Please return only the lines between the line with "Could you add" and the final line of the entries, both included, and exclude pictures.
──────── INFORMATION ────────
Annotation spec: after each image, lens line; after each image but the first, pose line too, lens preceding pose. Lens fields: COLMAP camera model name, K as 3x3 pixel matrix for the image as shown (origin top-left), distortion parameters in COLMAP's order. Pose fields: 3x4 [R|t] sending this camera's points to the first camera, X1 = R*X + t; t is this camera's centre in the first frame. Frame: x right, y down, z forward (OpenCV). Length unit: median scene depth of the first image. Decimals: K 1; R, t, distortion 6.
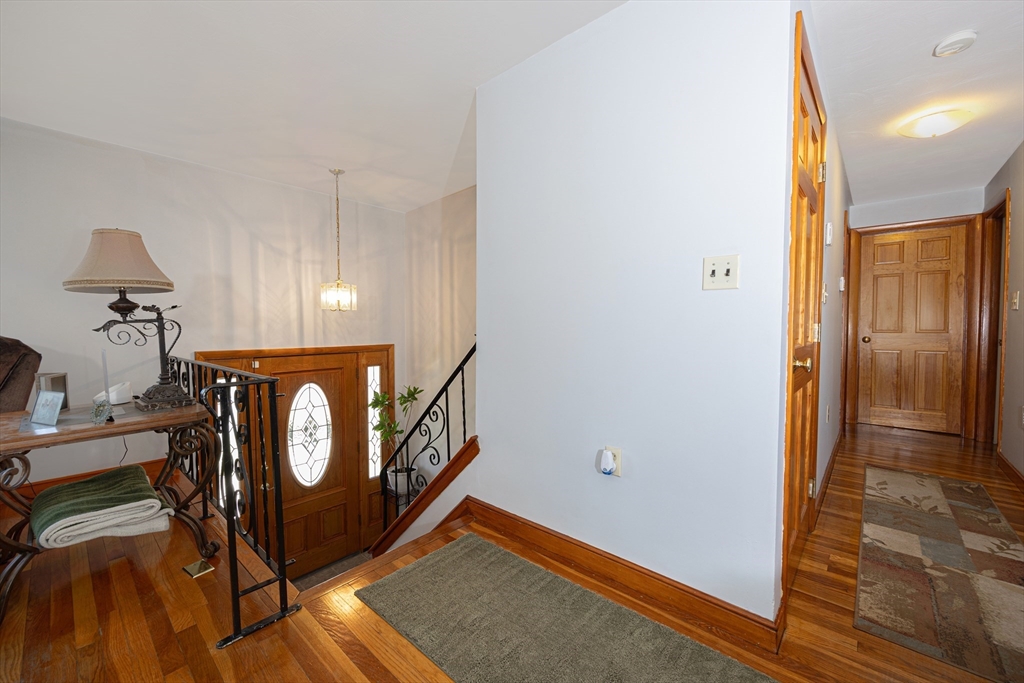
lens RADIAL K [[412.6, 0, 511.2], [0, 412.6, 343.1], [0, 0, 1]] dist [-0.001356, 0.000082]
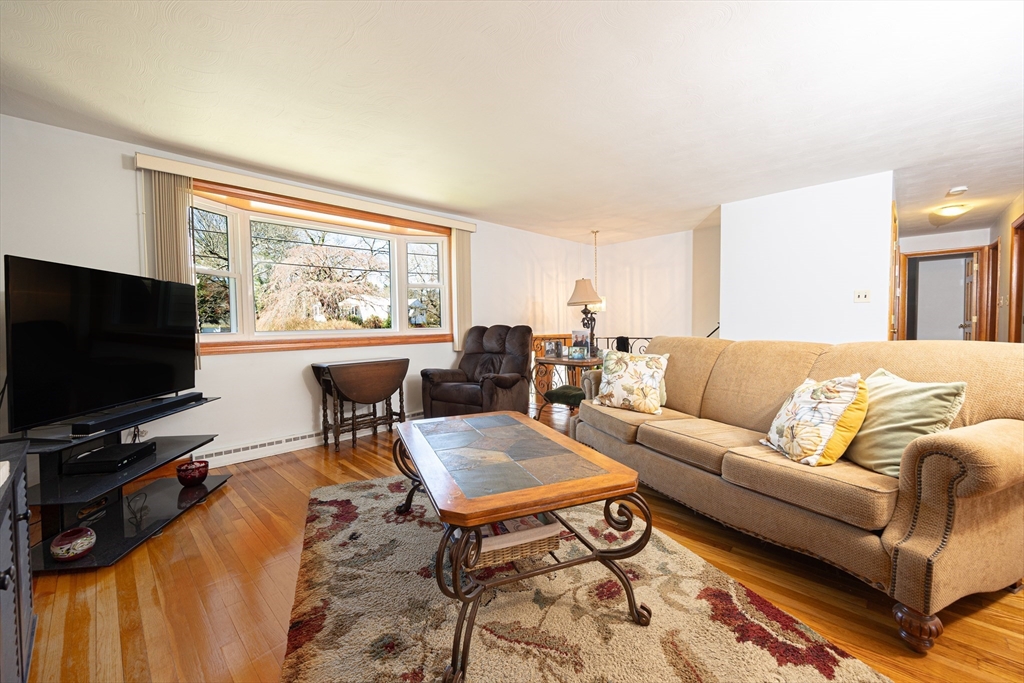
lens RADIAL K [[412.6, 0, 513.4], [0, 412.6, 339.9], [0, 0, 1]] dist [-0.001356, 0.000082]
pose [[0.999057, -0.007621, -0.042739, -0.655303], [0.007492, 0.999967, -0.003181, 0.039600], [0.042761, 0.002858, 0.999081, -0.699661]]
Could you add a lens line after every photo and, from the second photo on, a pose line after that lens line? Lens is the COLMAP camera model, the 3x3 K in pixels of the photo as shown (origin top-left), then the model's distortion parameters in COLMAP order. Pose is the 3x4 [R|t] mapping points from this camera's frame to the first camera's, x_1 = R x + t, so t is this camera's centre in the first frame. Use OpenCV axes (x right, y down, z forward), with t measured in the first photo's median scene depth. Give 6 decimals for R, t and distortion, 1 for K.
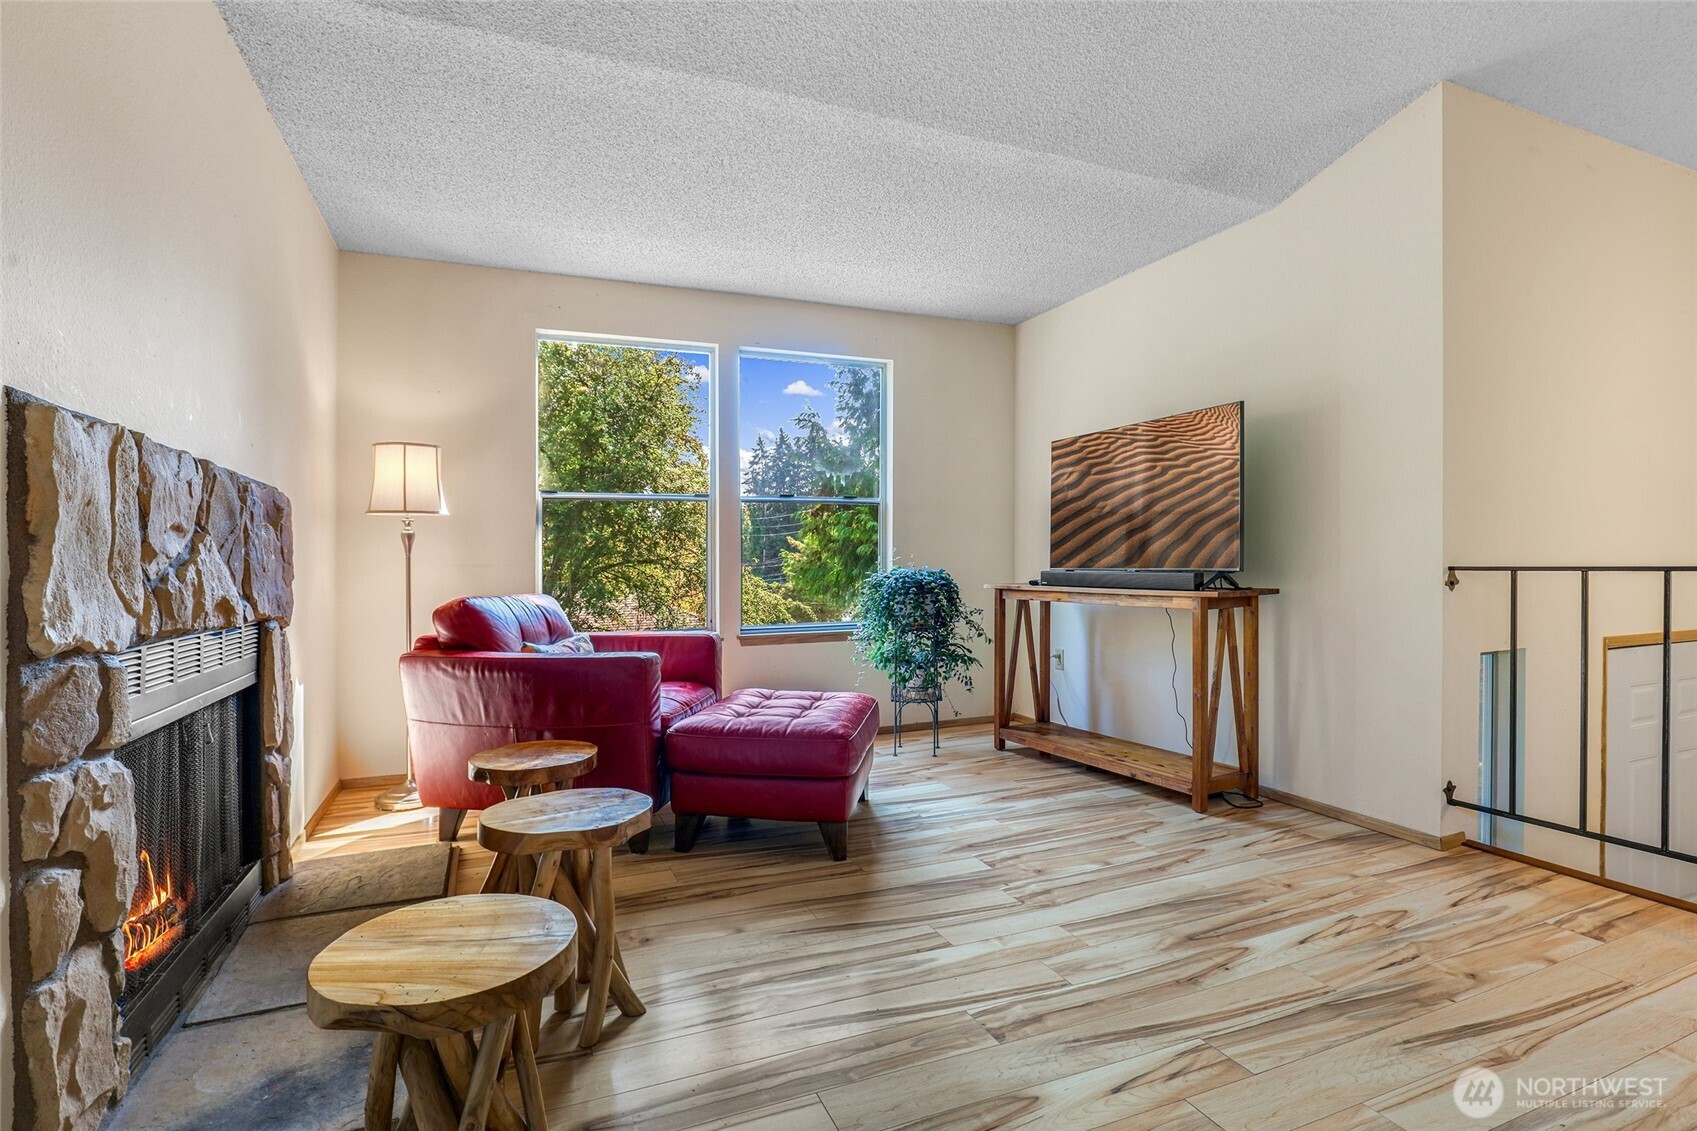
lens RADIAL K [[837.3, 0, 846.2], [0, 837.3, 565.5], [0, 0, 1]] dist [-0.000898, -0.000040]
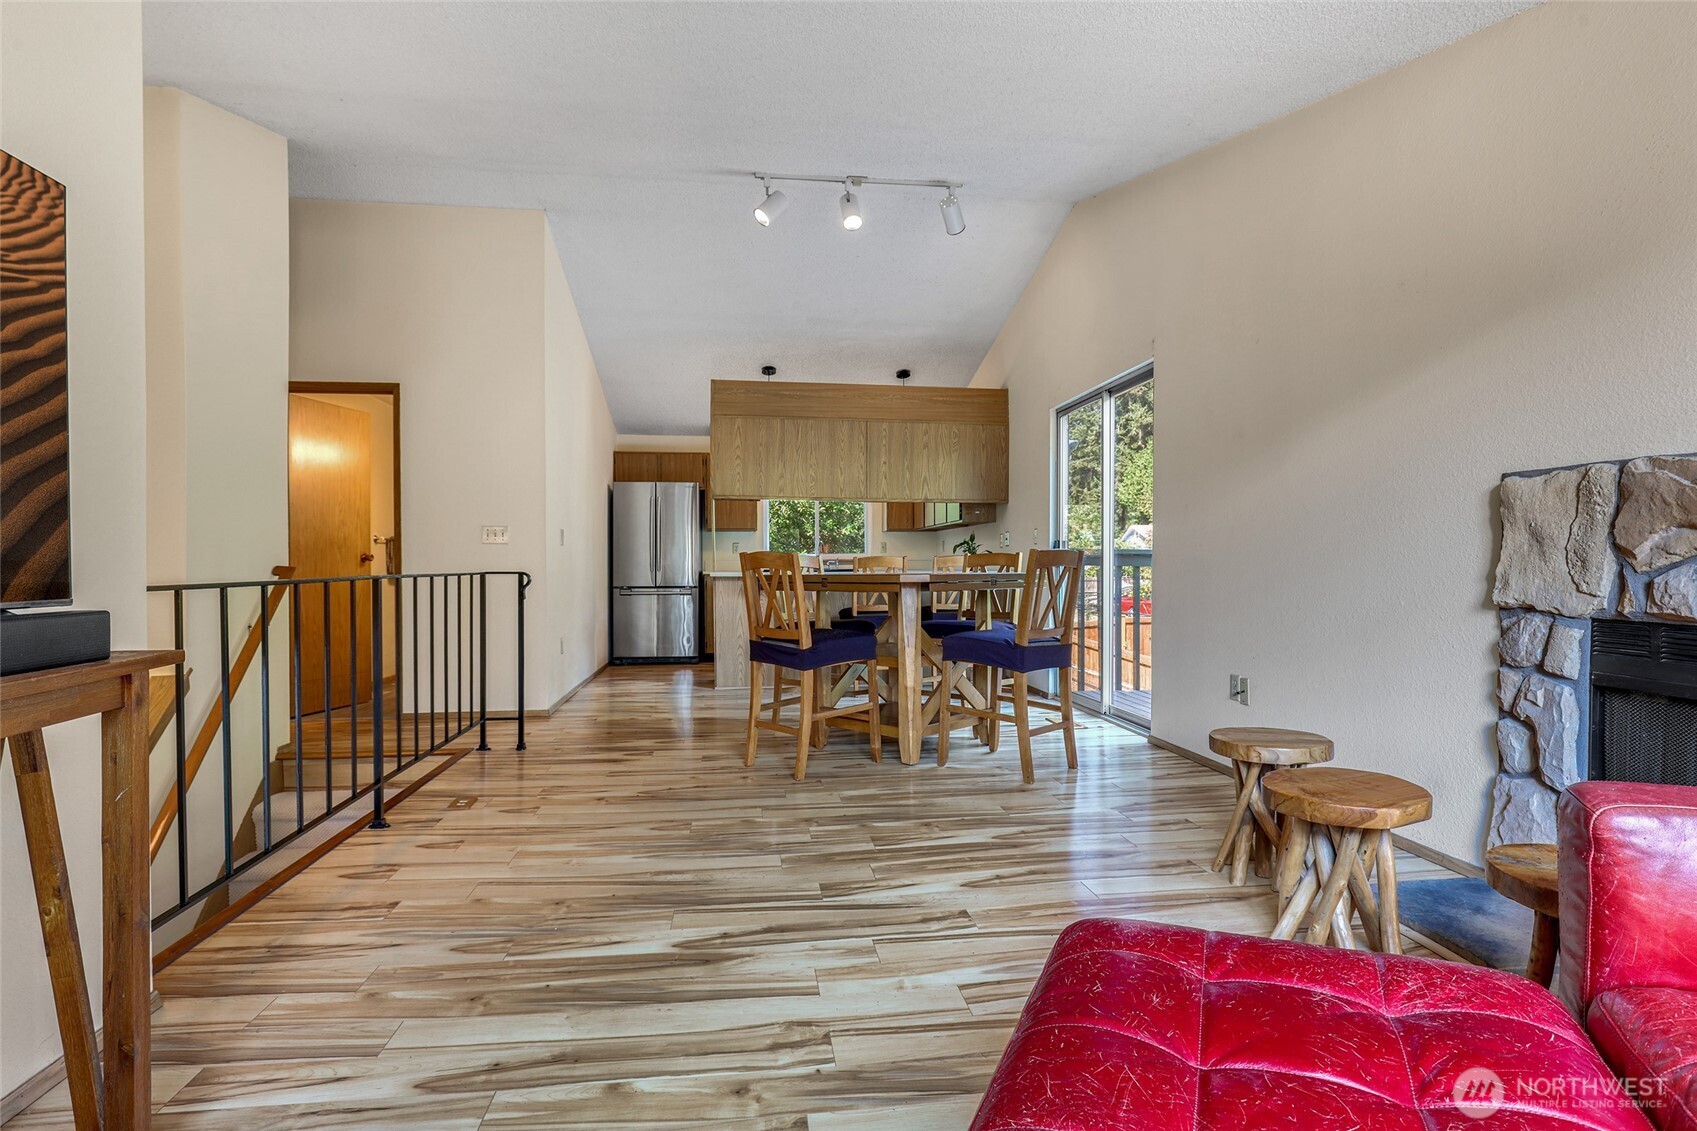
lens RADIAL K [[837.3, 0, 848.7], [0, 837.3, 567.8], [0, 0, 1]] dist [-0.000898, -0.000040]
pose [[-0.962313, 0.007455, 0.271842, -0.011169], [0.010432, 0.999900, 0.009508, -0.015502], [-0.271744, 0.011986, -0.962295, 1.827230]]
────────
(RESPONSE BELOW):
Could you add a lens line after every photo and, from the second photo on, a pose line after that lens line? Lens is the COLMAP camera model, the 3x3 K in pixels of the photo as shown (origin top-left), then the model's distortion parameters in COLMAP order. Pose is the 3x4 [R|t] mapping points from this camera's frame to the first camera's, x_1 = R x + t, so t is this camera's centre in the first frame. Use OpenCV axes (x right, y down, z forward), with t measured in the first photo's median scene depth. Give 6 decimals for R, t and distortion, 1 for K.
lens RADIAL K [[837.3, 0, 846.2], [0, 837.3, 565.5], [0, 0, 1]] dist [-0.000898, -0.000040]
lens RADIAL K [[837.3, 0, 848.7], [0, 837.3, 567.8], [0, 0, 1]] dist [-0.000898, -0.000040]
pose [[-0.962313, 0.007455, 0.271842, -0.011169], [0.010432, 0.999900, 0.009508, -0.015502], [-0.271744, 0.011986, -0.962295, 1.827230]]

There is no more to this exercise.